Cinque i criteri che condizioneranno le scelte dei leader dei 28, che oggi si riuniscono a Bruxelles per valutare l’esito del voto di domenica e cominciare a dipanare la matassa delle nomine alla guida delle Istituzioni comunitarie: i presidenti della Commissione europea e del Consiglio europeo e l’alto rappresentante per la Politica estera e di sicurezza – una sorta di ‘ministro degli Esteri’ europeo -, il presidente del Parlamento europeo e, in prospettiva, il presidente della Banca centrale europea.
Il negoziato sulle nomine è estremamente incerto: deve tenere conto di equilibri politici, nazionali, demografici, geografici e di genere. In più c’è il fattore rotazione: chi ha appena avuto un posto, tendenzialmente non lo riavrà. E chi ne ha appena avuti tanti, e persino troppi, tendenzialmente non riavrà niente. E’ il caso dell’Italia, che oggi gestisce tre di quelle cariche e verosimilmente non ne avrà più nessuna.
Non le gioca contro solo il fattore rotazione, ma pure tutti gli altri criteri. Le due forze che formano il governo italiano hanno nell’Unione referenti diversi, nessuno dei quali ha, però, responsabilità di governo e ha, quindi, il potere d’influenzare la decisione sulle nomine, che spettano ai capi di Stato e/o di governo, con l’avallo del Parlamento europeo.
Gli incarichi vengono normalmente ripartiti fra Paesi diversi. L’Italia è un grande Paese e Francia, Germania e Spagna, con la Polonia gli altri Grandi Paesi Ue, hanno propri candidati a posti diversi: il tedesco Manfred Weber e il francese Michel Barnier possono entrambi arrivare, seguendo percorsi diversi, alla presidenza della Commissione; la Spagna punta al ‘ministro degli Esteri’.

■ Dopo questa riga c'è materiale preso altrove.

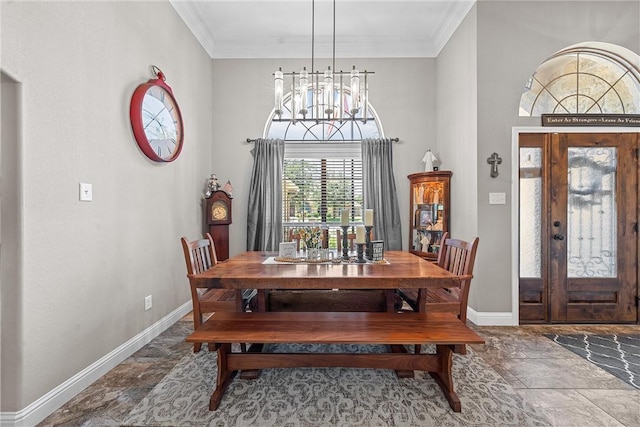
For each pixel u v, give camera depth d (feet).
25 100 4.96
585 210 9.80
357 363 6.03
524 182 9.77
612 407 5.52
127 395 5.89
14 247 4.90
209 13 10.93
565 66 10.03
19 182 4.90
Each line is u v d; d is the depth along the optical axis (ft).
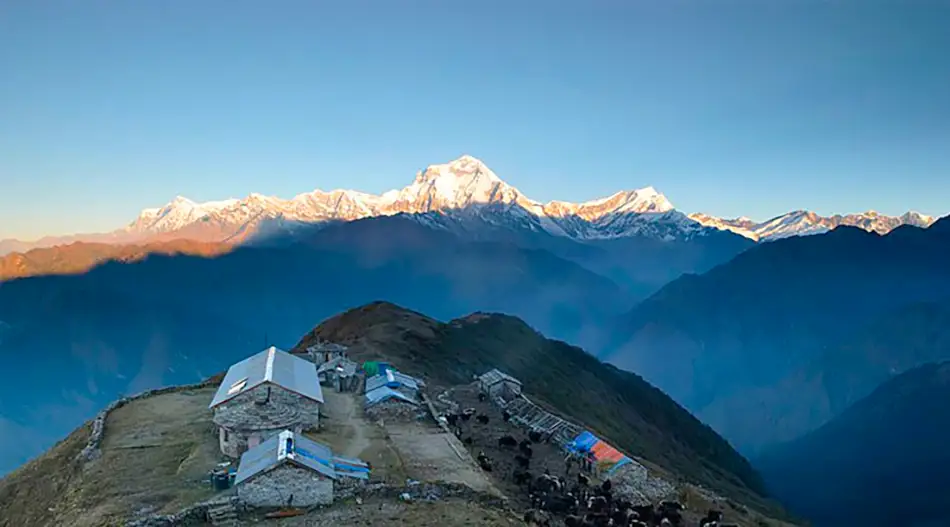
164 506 133.69
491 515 137.80
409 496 141.38
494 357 430.61
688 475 337.52
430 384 299.58
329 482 135.54
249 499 132.05
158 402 222.07
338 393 242.99
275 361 190.29
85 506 138.00
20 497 166.40
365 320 451.53
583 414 374.22
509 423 239.91
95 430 187.01
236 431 164.76
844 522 456.45
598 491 177.78
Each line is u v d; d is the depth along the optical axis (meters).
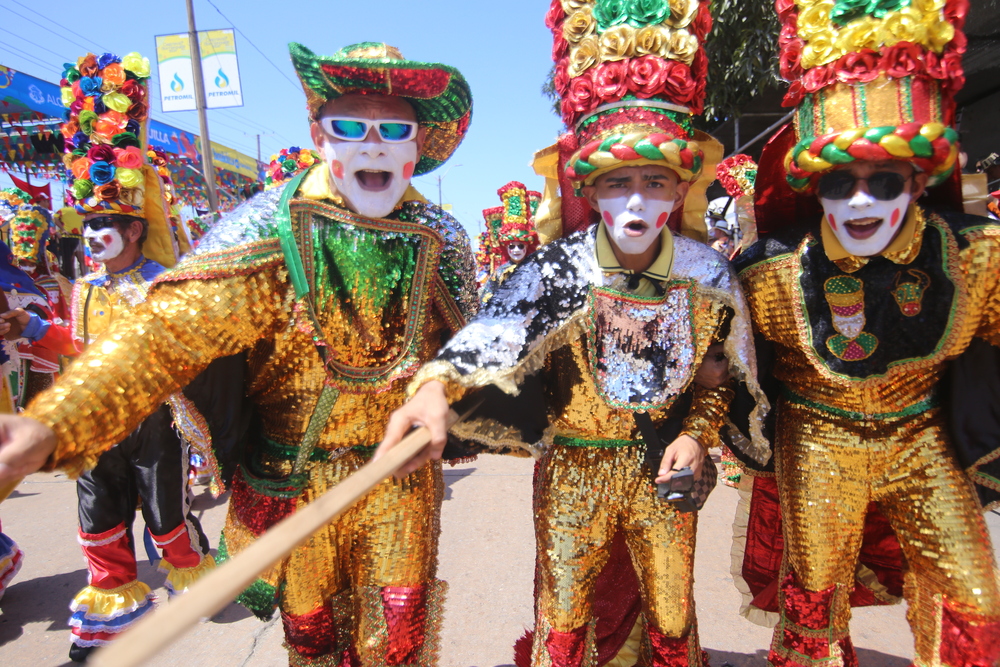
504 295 1.65
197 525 2.86
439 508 1.92
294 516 0.94
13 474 1.17
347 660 1.88
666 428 1.83
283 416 1.75
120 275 2.71
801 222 1.86
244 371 1.76
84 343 2.74
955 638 1.67
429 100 1.68
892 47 1.50
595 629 2.10
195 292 1.50
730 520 3.79
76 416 1.27
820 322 1.73
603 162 1.53
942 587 1.70
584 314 1.66
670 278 1.69
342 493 1.02
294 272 1.58
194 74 11.38
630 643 2.24
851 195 1.56
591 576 1.82
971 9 5.23
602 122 1.63
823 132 1.60
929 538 1.72
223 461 1.80
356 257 1.67
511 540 3.61
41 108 8.68
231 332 1.54
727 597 2.90
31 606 3.09
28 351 3.17
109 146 2.55
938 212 1.71
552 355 1.77
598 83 1.61
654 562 1.81
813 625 1.81
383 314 1.73
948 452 1.77
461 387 1.50
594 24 1.66
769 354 1.97
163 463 2.64
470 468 5.12
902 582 2.12
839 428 1.79
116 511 2.64
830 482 1.78
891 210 1.55
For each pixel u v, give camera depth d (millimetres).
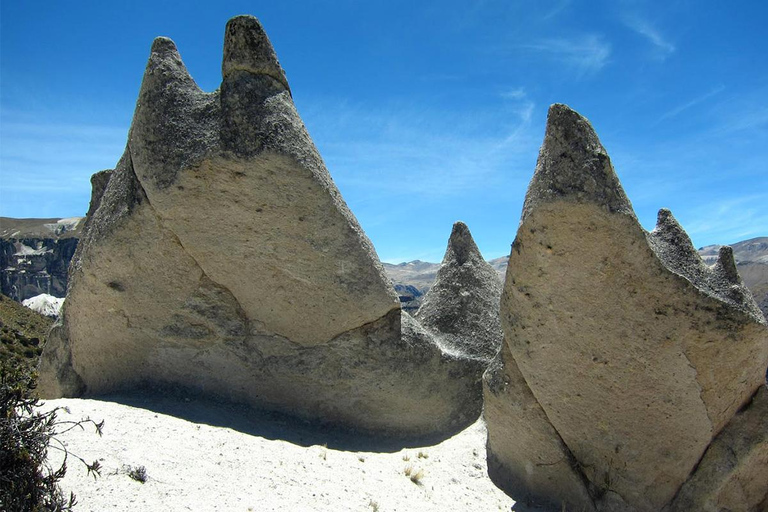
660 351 7113
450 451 9266
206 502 5891
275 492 6484
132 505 5531
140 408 8320
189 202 8758
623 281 7004
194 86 9070
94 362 9812
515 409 8148
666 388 7242
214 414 8672
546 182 6992
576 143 6875
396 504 7082
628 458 7633
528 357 7781
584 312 7215
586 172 6781
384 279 9336
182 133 8742
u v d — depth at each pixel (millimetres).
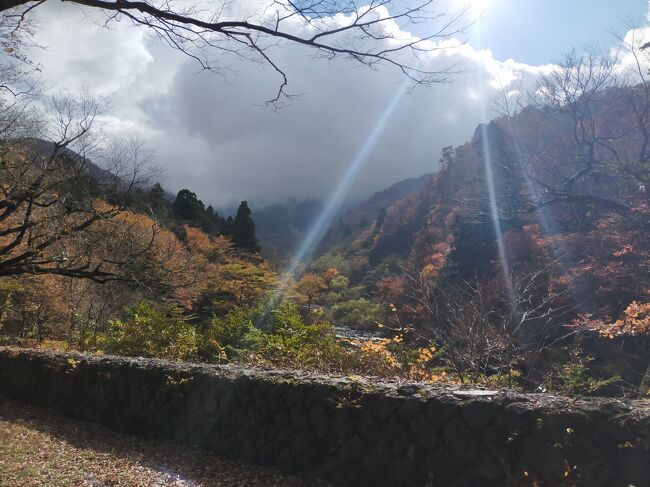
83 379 6141
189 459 4363
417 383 3846
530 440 2797
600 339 12047
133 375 5539
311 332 8555
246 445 4230
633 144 18922
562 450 2678
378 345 6191
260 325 10906
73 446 4770
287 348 7023
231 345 10047
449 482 3051
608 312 12445
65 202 10398
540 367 7910
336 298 40844
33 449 4555
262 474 3900
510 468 2836
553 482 2670
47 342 16562
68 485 3678
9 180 10000
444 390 3404
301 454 3850
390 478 3322
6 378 7371
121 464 4234
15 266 10477
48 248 11914
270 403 4160
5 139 9672
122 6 3271
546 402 2896
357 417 3588
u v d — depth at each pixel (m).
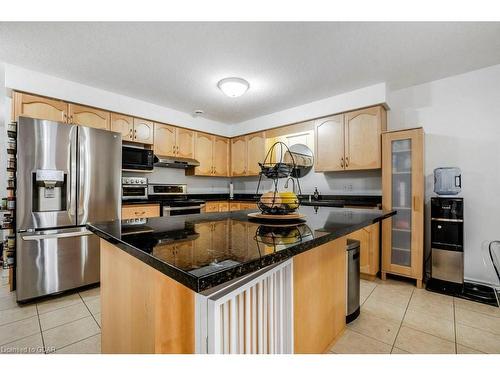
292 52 2.17
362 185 3.24
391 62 2.34
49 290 2.25
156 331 0.79
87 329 1.76
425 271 2.74
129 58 2.26
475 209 2.50
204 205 3.81
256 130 4.09
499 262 2.39
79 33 1.90
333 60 2.30
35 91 2.49
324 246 1.47
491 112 2.43
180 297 0.86
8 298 2.25
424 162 2.72
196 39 1.98
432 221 2.48
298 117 3.50
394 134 2.65
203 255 0.65
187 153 3.86
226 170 4.48
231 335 0.85
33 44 2.04
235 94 2.75
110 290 1.13
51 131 2.28
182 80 2.72
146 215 3.07
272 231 0.98
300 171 3.80
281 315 1.08
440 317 1.90
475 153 2.50
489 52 2.18
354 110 2.98
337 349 1.52
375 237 2.69
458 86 2.60
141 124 3.31
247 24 1.81
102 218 2.58
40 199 2.25
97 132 2.56
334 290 1.59
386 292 2.38
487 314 1.94
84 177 2.47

L’Italia potrebbe barattare l’appoggio a candidati di Paesi minori con il sostegno a sue richieste. Difficile, però, la reciprocità con l’Olanda, che può puntare alla presidenza del Consiglio europeo, per il premier Mark Rutte, o al ‘ministro degli Esteri’, con l’ex ministro degli Esteri e attuale vice-presidente della Commissione europea Frans Timmermans. Più facile, per l’Italia, immaginarsi forme di reciprocità con i Paesi del Gruppo di Visegrad o, più genericamente, con i Paesi dell’ex Europa orientale, che possono cercare qualche approdo per la presidente lituana Dalia Grybauskaite, ex commissaria europea. Ma, finora, gli amichetti sovranisti di Matteo Salvini sono stati più bravi a chiedere che a dare.
Quanto al genere, non si intravvede una donna di caratura europea nella disponibilità di Lega e M5S. A meno che il Governo Conte non voglia giocare la carta del boicottaggio delle Istituzioni dell’Ue, designando a Bruxelles, per un incarico alla Commissione europea, il sottosegretario all’Economia e alle Finanze Laura Castelli – e comunque si tratterebbe di un ruolo di comprimario, non di leader.
In realtà, l’Italia un asso nella manica potrebbe averlo, per piazzare una pedina in un posto che conta in funzione del prestigio e della competenza, al di là dei meriti del Paese: si tratterebbe di riciclare Mario Draghi, in scadenza di mandato alla Bce, magari come presidente dell’eurogruppo – quando l’attuale, il portoghese Mario Centeno dovesse lasciare, o per un portafoglio economico importante alla Commissione.
Le designazioni dei commissari sono fatte dai singoli governi. Ma, in quello italiano, non si sono finora visti estimatori di Draghi.
Così, il rischio di rimanere a bocca asciutta è alto. E c’è pure l’ipotesi che il Parlamento europeo, dove c’è una maggioranza antitetica a Lega e M5S, bocci il commissario italiano designato, tanto per fare vedere chi comanda a Bruxelles.